■ **Collected data**
╔══
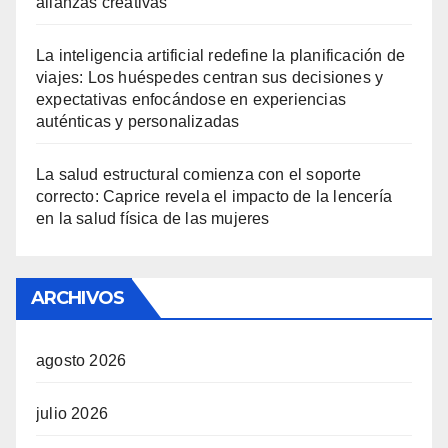
alianzas creativas
La inteligencia artificial redefine la planificación de
viajes: Los huéspedes centran sus decisiones y
expectativas enfocándose en experiencias
auténticas y personalizadas
La salud estructural comienza con el soporte
correcto: Caprice revela el impacto de la lencería
en la salud física de las mujeres
ARCHIVOS
agosto 2026
julio 2026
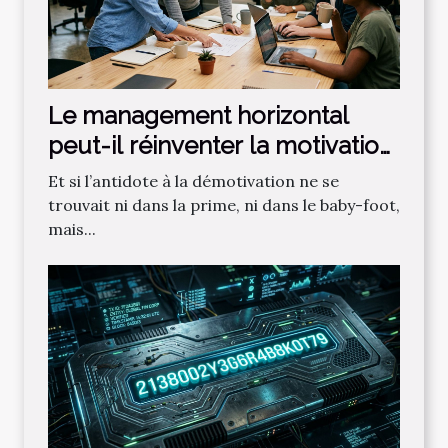
Le management horizontal
peut-il réinventer la motivation
des salariés ?
Et si l’antidote à la démotivation ne se
trouvait ni dans la prime, ni dans le baby-foot,
mais...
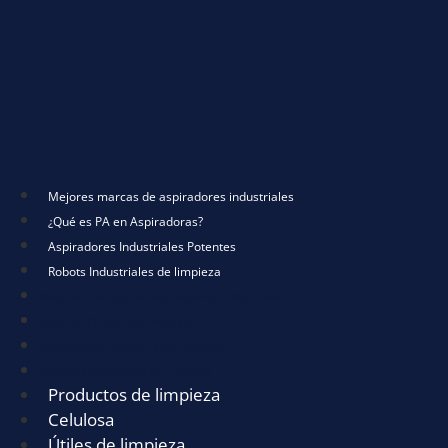
Mejores marcas de aspiradores industriales
¿Qué es PA en Aspiradoras?
Aspiradores Industriales Potentes
Robots Industriales de limpieza
Mejores marcas de aspiradores industriales
¿Qué es PA en Aspiradoras?
Aspiradores Industriales Potentes
Robots Industriales de limpieza
Productos de limpieza
Celulosa
Útiles de limpieza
╚══
■ **Exercise**
Return, unchanged, the stretch from the line that contains "Le management horizontal" through the end of the records, leaving the pictures out of your answer.

■ **Answer area**
Le management horizontal
peut-il réinventer la motivation
des salariés ?
Et si l’antidote à la démotivation ne se
trouvait ni dans la prime, ni dans le baby-foot,
mais...
Mejores marcas de aspiradores industriales
¿Qué es PA en Aspiradoras?
Aspiradores Industriales Potentes
Robots Industriales de limpieza
Mejores marcas de aspiradores industriales
¿Qué es PA en Aspiradoras?
Aspiradores Industriales Potentes
Robots Industriales de limpieza
Productos de limpieza
Celulosa
Útiles de limpieza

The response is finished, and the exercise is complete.